### Introduction

In the following notebook, I will be cleaning a raw data file of listings data from Inside Airbnb

**Read in libraries**

In [201]:
import numpy as np
import pandas as pd
import swifter
import matplotlib.pyplot as plt
import seaborn as sns

**Set notebook preferences**

In [202]:
#Set pandas preferences
pd.set_option('display.max_columns', 200)
pd.set_option('display.max_rows', 200)

**Read in data**

In [203]:
#Set path to data on local machine
path = r'C:\Users\kishe\Documents\Data Science\Projects\Python\In Progress\Airbnb - San Francisco\Data\01_Raw\SF Airbnb'

#Read in data
df = pd.read_csv(path + '/2020_0519_Aggregated_Listings.csv',dtype={'zipcode':'category'} ,parse_dates= ['host_since','last_review', 'first_review'],index_col=0)

KeyboardInterrupt: 

### Data Overview

**Preview Data**

In [None]:
#Display data, print shape
print('Data shape:', df.shape)
display(df.head(3))

**View data description**

In [None]:
#View data description
df.describe().T

## Data Cleaning

### Drop Columns

**Drop mostly homogenous/redundant columns and columns with only missing values**

In [None]:
df.head()

In [None]:
#Extract cols with values with more than 1 unique value
df = df.loc[:,(df.nunique() != 1)]

In [None]:
#Drop missing columns
df.dropna(axis =1,how = 'all', inplace = True)

#Drop redundant columns
df.drop(['jurisdiction_names', 'market','state','neighbourhood'], axis = 1, inplace = True)

In [None]:
#Inspect cols with <=2 unique values
inspect = df.loc[:, (df.nunique() <=2)].columns.to_list()

#Check
display(df[inspect].head(3))

In [None]:
#Create dictionary for mapping
mapping = {'t':1,'f':0}

#Map 1's and 0's on t's and f's
df[inspect] = df[inspect].apply(lambda x: x.map(mapping, na_action='ignore'))

#Check
display(df[inspect].head(3))

**Drop columns containing url data or pertain to webscraping**

In [None]:
#Subset column headers containing 'url' or 'scrape' and store in drop
drop = list(df.filter(regex='url|scrape').columns)

#Drop drop list and check
df.drop(columns= df[drop], inplace=True)
df.head(1)

## Check for high correlations between features

**Prepare data**

In [None]:
#Create correlation matrix and capture absolute values of correlations
c = df.corr().abs()

#Create a df that stores correlations between features >.9
s = c.unstack()
so = s.sort_values(kind="quicksort").reset_index()
so.columns = ['feat1','feat2','corr']
so = so.loc[ (so.feat1 != so.feat2 )& (so['corr'] > .9)]

#Capture list of features
feats =so.feat1.unique()

#Subset df by cols in feats and create corr
corr= df[feats].corr()

**Create heatmap**

In [None]:
#Create fig
f, ax = plt.subplots(figsize = (13,13))

#Plot corr as heat map
sns.heatmap(data = corr, annot=True,fmt='.1%', cmap = 'coolwarm', ax=ax,
            linewidths=1.0, square=1);

**Drop cols with high collinearity**

In [None]:
#Cols with high collinearity
drop = ['calculated_host_listings_count_entire_homes','maximum_nights_avg_ntm', 'maximum_maximum_nights',
        'maximum_minimum_nights','minimum_minimum_nights', 'minimum_nights_avg_ntm', 'host_total_listings_count']

#Drop drop
df.drop(drop, axis=1, inplace = True)

## Clean up object and numeric columns

**Clean up numeric columns**

In [None]:
#Filter cols pertaining to prices and assign col names as a list to money_cols
money_cols = df.filter(regex = 'people|deposit|price|fee$|rate').columns.tolist()

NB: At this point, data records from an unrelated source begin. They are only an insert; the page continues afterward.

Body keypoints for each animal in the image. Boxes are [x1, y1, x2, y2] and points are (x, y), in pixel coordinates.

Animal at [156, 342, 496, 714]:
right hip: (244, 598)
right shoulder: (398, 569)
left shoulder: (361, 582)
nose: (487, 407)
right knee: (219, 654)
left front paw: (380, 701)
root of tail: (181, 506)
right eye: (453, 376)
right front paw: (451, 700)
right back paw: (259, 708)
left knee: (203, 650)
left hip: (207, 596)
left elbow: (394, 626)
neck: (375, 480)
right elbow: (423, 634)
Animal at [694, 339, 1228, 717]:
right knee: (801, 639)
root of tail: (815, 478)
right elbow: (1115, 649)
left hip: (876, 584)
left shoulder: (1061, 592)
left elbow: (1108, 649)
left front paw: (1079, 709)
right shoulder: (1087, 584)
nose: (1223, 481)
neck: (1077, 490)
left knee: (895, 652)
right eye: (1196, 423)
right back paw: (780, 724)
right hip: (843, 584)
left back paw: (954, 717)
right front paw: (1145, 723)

#Remove $, and set type as numeric for money_cols
df[money_cols] = df[money_cols].replace('[$|,|%]','',regex = True).astype('float')

#Check
display(df[money_cols].head(3))

**Clean up object columns**

In [None]:
#Create list of columns to apply cleaning to
objects = df.select_dtypes('object').columns.to_list()

#Check
display(df[objects].head(3))

In [None]:
#Remove punctuation
df[objects] = df[objects].apply(lambda x : x.str.replace('[^\w\s]|(_)',' '))

#Check
display(df[objects].head())

### Missing Data

In [None]:
#Import missing_calculator
from Missing_Stats import missing_calculator

#Store missing statistics about df
missing =missing_calculator(df)

#Capture index where percentage missing >40% and store list
drop = missing.loc[missing.percentage > 40].index.tolist()

In [None]:
#Dropping square_feet, keeping the rest for now
df.drop(drop, axis = 1, inplace = True)

### Write to csv

In [None]:
#Print final shape of df
print('Shape of cleaned data:', df.shape)

#Set path to local machine
path = r'C:\Users\kishe\Documents\Data Science\Projects\Python\In Progress\Airbnb - San Francisco\Data\02_Cleaned'

#Write file
df.to_csv(path + '/2020_0520_Listings_Cleaned.csv')